In journalism, we are all still moving too slowly — myself included — and not fully recognizing how wide-ranging the competition is. To be blunt, all the above examples filled a valuable hole (that’s why they’re succeeding), and so we all could have embraced them sooner than others — just like how craigslist was a phenomenon before most newspaper executives pulled the alarm.

So what do we need to do about it?

  • Infuse journalism DNA in the organizations taking a more profitable tack — Mission-minded nonprofits and shallower news reporting sites strike me as low-hanging fruit for media critics and journalism junkies to push.
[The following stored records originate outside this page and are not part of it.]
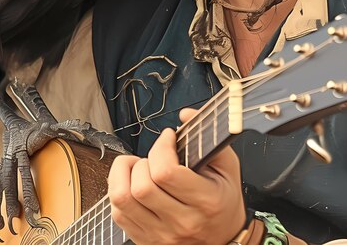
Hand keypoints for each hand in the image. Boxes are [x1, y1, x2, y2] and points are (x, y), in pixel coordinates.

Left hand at [108, 108, 247, 244]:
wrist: (224, 240)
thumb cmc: (224, 201)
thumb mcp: (228, 167)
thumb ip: (209, 137)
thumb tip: (186, 114)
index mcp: (205, 201)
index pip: (166, 172)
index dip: (161, 147)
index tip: (168, 137)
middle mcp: (181, 222)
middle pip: (142, 186)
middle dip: (144, 160)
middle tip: (156, 155)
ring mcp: (161, 234)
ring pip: (122, 199)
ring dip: (124, 174)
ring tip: (138, 167)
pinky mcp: (145, 240)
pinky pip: (118, 214)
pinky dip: (120, 191)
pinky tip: (134, 184)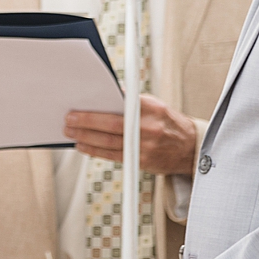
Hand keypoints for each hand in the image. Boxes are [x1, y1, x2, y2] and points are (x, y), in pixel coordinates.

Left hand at [64, 94, 197, 175]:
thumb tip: (106, 96)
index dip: (97, 110)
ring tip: (71, 133)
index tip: (80, 107)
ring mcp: (145, 147)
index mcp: (152, 109)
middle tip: (69, 120)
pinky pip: (113, 156)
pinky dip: (95, 150)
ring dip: (86, 137)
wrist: (190, 148)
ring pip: (109, 142)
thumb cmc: (169, 124)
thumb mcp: (155, 105)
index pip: (120, 107)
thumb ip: (131, 102)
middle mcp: (149, 128)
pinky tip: (83, 145)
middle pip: (111, 125)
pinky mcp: (142, 162)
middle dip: (86, 123)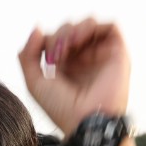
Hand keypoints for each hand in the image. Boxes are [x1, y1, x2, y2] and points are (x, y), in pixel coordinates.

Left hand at [18, 19, 130, 133]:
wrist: (85, 121)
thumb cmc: (61, 109)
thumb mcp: (35, 83)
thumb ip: (28, 56)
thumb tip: (37, 29)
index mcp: (66, 67)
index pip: (56, 38)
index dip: (48, 40)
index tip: (47, 57)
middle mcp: (85, 60)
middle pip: (71, 28)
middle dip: (60, 34)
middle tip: (57, 54)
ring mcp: (101, 56)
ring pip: (89, 24)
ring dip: (75, 29)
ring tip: (69, 45)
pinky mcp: (118, 54)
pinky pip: (110, 26)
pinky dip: (92, 26)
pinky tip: (80, 39)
But why shouldn’t the ethos of asking tough questions be encouraged in any community convener?
  • Press the gas on profit-minded entrepreneurial journalists — We need to be hungrily competing in the online-based world of revenue with not just other media but with all the other groups that are more likely the direct competition. We should think about how our role is the community middle man and sell more popcorn. Be lean.
  • Know what journalism does and doesn’t do — Too often journalists get too high on their own value, which results in communities ignoring the value altogether. Journalism doesn’t make civilization go around and at its worse, it can be destructive, catty and self-indulgent, but at its best, it makes our communities smarter, adapt more quickly and embrace more fully. It’s not the answer (no one needs us, so we shouldn’t act like they do), but it’s a contributing factor to success, so let’s act like it.
  • Accept failure and go harder — For the TP competition examples shown above, I want to reiterate that it is no one’s fault but my own that others had success in our similar market. They found a way to better attract the market — by ditching the negativity — so it’s a failure of mine to have not beaten them there in our way. Regardless, the value of the market is that we have to continue to adapt or fail. That’s the best of capitalism, so long as journalism organizations know the rules.
  • Remember the value that journalism offers our organizations — I write extensively above of how journalism holds us back, by pissing off potential funders or by encouraging us to offer angles that might make others less supportive. It’s wildly important that we remember, embrace and, yes, broadcast the value journalism organizations provide: not just by selling it as a charity case, but by also noting that it often results in a savvier, more passionate audience and that, well, journalism tends to offer a level of soul that PR engines don’t. That’s why journalism organizations can offer value above our peers that are perhaps seen as easier profit sells.

5 thoughts on “Journalism is still letting revenue models slip away: my greatest fear for the future of news”

  1. I’m frustrated by the slow app translation of surviving regional news, too. Specially when we recall Philly.com way back was an innovative, popular, profitable Web site (before KRI forced it into RealCities and ownership complicated. But you have the equation backwards. Readers and even advertisers are still going where news and projects can be found (and it’s at the regional newspapers. Not in Newsworks.org’s patchy features nor fitful philanthropic projects and only in flashes at the cool clever sites you correctly ID as “soft”.) Crude but meaningful: Gannett just moved its Wilmo online behind a paywall. In time the papers will get this right; the ‘or someone else’ seems distant as ever… @PhillyJoeD

  2. Good post Chris, I agree that many news organizations are slow to realize that they can create a more valuable product (both to the consumer and the business) by creating a true journalism product and creating revenue opportunities based on the demographic it attracts. Smaller, local level or niche operations are way more poised to do this than the big boys. My recurrent daydream is a budget storefront in a neighborhood that operates as a community computer lab/cafe/event and class space and somehow mashes that into a solid community publication. Run and paid for by the community, with the ability to serve them instead of the advertisers.